List every cited study in the text about tocotrienols, giving each one's author and year in the order they appear.

## EXCERPTED TEXT
____________
Previous studies showed that tocotrienols are the components of vitamin E responsible for growth inhibition in human breast cells in vitro as well as in vivo (Nesaretnam et al., 1998). The inhibitory effects on cancer cell growth was found to be different in the four isomers of tocotrienols with studies reported that γ- and δ-tocotrienols have pronounced inhibitory effect compared to α- and β-tocotrienol (Yu et al., 1999). TRF and δ- and γ-tocotrienol are shown to inhibit the proliferation of PC-3, a prostate cancer cell whereas α-tocopherol showed no significant effects (Nesaretnam et al., 2008). Various findings have demonstrated the superiority of tocotrienols over tocopherols in terms of their anti-cancer property. Tocotrienols, but not tocopherols, inhibited the growth of normal mouse mammary epithelial cells, ZR-75-1, a responsive human breast cancer line and MDA-MD-435 oestrogen-receptor-negative human breast cancer cells (McIntyre et al., 2000; Nesaretnam et al., 2000; Nesaretnam et al., 1995). Noguchi and colleagues (2003) reported that α-tocotrienol suppresses the expression of vascular cell adhesion molecule-1 (VCAM-1) and the adhesion of THP-1 monocytic cells to human umbilical vein endothelial cells (HUVECs). In fact, the efficacy shown by α-tocotrienol was 10-fold higher than that of α-tocopherol. In addition, α-tocotrienol also exhibits neuroprotective activities through its protection against glutamate- and stroke-induced neurodegeneration, a property not seen in α-tocopherol (Khanna et al., 2005).
____________
## DATASET
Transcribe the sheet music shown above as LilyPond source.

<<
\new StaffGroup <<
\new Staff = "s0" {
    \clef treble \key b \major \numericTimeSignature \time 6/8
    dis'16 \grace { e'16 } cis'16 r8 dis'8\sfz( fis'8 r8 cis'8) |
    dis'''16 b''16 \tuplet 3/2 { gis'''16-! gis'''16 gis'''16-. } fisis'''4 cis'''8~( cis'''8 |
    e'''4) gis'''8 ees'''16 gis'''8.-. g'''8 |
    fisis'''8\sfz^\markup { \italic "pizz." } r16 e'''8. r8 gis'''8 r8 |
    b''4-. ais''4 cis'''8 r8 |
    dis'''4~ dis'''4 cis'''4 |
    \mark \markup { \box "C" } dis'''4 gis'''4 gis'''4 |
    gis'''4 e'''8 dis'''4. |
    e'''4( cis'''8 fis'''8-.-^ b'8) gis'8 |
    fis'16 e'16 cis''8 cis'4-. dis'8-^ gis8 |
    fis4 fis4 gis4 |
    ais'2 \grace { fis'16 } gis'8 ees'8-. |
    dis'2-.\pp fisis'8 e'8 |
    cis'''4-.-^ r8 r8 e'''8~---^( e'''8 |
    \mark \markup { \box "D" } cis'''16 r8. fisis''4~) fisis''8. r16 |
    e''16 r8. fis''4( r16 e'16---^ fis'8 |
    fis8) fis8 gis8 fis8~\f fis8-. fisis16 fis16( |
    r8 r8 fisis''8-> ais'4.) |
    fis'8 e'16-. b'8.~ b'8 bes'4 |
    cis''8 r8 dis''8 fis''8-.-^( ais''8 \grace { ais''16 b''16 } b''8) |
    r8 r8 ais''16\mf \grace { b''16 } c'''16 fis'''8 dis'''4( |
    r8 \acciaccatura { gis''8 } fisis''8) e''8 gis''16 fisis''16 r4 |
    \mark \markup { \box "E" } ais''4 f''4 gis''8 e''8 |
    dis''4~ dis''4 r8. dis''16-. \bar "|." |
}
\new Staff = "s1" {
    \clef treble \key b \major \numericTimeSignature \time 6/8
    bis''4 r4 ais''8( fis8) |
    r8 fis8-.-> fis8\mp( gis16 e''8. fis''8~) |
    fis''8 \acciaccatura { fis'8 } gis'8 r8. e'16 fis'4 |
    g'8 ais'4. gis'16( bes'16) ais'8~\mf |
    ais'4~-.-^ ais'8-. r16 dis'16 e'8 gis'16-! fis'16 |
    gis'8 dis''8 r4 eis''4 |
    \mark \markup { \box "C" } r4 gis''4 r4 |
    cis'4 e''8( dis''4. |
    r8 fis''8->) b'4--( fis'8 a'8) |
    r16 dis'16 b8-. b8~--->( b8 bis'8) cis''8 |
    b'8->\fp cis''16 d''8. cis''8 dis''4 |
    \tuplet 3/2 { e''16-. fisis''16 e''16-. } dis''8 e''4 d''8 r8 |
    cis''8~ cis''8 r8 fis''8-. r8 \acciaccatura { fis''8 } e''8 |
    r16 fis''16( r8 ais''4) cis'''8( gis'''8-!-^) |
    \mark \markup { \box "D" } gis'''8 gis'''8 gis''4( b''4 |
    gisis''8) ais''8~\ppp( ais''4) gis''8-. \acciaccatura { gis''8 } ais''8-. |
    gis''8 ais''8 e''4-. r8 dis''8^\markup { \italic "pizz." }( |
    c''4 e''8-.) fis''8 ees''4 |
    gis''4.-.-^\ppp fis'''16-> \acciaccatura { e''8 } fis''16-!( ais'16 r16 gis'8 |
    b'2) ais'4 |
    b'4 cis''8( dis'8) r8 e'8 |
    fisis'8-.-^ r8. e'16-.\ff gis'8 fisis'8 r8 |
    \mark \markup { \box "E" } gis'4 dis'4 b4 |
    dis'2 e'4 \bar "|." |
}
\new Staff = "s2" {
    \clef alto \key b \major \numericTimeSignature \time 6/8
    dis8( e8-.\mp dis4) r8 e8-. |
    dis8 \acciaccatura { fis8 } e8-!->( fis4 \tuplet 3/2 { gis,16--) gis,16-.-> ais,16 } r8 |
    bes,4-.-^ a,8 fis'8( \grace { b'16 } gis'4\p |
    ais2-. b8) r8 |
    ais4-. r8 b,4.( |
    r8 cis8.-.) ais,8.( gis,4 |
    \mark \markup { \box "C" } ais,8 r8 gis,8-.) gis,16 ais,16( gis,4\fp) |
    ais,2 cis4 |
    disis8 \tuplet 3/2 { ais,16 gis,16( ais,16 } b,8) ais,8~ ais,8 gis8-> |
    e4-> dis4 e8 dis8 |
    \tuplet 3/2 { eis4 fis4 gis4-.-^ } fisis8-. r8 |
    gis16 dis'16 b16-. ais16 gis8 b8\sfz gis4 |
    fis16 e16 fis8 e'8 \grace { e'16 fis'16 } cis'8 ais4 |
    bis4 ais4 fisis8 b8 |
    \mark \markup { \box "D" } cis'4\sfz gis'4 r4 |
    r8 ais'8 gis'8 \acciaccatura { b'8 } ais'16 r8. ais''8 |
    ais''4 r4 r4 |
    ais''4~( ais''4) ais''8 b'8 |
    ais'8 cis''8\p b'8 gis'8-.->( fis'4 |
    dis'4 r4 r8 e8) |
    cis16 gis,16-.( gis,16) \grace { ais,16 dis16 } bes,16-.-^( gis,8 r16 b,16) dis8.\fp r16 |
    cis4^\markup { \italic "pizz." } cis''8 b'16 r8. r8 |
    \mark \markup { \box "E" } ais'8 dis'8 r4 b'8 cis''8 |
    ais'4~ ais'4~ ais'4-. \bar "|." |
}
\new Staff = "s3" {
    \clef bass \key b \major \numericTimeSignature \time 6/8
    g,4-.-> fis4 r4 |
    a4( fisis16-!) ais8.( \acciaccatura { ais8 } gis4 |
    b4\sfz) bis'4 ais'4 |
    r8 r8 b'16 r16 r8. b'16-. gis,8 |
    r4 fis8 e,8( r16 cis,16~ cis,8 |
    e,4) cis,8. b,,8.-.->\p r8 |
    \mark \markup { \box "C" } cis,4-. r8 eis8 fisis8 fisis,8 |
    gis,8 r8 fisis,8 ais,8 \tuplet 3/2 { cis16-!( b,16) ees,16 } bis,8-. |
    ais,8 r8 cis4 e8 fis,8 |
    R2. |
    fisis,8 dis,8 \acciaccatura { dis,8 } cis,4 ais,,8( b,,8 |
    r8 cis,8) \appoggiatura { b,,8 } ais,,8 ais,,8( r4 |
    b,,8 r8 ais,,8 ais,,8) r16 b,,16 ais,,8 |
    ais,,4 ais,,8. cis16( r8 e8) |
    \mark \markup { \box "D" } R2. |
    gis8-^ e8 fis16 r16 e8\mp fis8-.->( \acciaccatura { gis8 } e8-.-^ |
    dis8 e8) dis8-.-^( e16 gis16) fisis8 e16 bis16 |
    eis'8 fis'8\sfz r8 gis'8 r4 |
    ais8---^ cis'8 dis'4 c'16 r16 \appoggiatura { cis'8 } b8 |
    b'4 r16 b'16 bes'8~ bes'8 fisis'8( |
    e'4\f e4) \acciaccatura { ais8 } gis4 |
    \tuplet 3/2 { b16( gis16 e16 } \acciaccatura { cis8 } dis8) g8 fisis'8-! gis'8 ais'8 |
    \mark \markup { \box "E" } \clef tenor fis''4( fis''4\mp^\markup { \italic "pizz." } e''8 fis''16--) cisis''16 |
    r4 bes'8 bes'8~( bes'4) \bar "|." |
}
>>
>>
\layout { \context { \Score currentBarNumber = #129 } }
____________
## SOLVED PROBLEM
Nesaretnam et al., 1998
Yu et al., 1999
Nesaretnam et al., 2008
McIntyre et al., 2000
Nesaretnam et al., 2000
Nesaretnam et al., 1995
Noguchi and colleagues, 2003
Khanna et al., 2005